(Data to examine Opens)

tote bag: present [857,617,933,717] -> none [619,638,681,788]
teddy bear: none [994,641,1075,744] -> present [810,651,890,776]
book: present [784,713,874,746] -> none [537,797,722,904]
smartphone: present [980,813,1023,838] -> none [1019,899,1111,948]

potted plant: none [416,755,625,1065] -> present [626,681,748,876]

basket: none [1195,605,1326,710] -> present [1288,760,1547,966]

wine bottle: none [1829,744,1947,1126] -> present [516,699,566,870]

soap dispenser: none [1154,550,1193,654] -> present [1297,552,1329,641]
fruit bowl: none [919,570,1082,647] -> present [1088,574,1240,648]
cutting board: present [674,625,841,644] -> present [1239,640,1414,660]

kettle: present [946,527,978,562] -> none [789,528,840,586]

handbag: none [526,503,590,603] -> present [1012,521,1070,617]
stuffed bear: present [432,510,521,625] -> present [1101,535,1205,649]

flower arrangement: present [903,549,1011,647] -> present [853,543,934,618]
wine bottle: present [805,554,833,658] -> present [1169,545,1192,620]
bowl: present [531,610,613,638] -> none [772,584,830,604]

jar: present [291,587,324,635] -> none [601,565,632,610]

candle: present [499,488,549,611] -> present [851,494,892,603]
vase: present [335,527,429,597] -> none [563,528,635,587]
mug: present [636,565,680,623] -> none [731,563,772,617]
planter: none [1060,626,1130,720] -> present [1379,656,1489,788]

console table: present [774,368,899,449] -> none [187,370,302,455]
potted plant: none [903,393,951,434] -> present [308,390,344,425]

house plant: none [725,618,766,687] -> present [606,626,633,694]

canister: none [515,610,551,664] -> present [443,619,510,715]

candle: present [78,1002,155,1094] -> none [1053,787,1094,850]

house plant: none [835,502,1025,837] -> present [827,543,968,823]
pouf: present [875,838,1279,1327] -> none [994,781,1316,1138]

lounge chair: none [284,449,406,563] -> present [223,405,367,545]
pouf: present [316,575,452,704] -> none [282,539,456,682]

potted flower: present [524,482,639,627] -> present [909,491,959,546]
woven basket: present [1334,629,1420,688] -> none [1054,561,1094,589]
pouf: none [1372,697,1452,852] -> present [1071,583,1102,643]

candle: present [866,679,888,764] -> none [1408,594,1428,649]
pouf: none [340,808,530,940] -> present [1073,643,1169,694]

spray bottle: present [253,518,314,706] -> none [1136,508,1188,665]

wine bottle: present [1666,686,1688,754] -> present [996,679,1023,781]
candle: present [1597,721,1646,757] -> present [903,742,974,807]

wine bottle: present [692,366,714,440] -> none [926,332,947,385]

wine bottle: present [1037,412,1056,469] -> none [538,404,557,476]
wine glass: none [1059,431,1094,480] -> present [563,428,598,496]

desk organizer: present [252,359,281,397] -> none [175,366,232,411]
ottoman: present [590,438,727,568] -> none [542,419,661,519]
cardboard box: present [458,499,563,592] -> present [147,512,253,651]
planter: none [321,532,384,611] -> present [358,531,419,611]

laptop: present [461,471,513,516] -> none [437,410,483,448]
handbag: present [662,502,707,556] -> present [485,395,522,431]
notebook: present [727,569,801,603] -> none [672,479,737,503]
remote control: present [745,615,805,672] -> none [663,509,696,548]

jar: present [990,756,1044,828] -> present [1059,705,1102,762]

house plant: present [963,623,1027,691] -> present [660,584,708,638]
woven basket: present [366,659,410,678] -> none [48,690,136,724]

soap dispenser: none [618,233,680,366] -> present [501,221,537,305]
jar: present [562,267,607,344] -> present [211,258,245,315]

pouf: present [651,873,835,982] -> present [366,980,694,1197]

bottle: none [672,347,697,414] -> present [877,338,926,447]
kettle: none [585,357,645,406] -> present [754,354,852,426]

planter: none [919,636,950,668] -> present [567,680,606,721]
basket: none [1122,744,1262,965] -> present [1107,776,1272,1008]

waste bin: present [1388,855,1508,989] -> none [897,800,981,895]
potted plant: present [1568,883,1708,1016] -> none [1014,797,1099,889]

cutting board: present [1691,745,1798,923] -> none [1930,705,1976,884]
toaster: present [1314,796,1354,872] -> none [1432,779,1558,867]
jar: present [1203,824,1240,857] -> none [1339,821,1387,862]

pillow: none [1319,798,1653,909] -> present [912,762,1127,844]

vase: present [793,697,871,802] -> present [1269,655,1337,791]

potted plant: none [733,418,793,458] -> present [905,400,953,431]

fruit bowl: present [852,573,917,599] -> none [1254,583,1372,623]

(Data to examine Closes)

#### Work request:
Within the listing, how many lines carry the word "cutting"? Answer with the number alone.

#### Answer to this problem:
2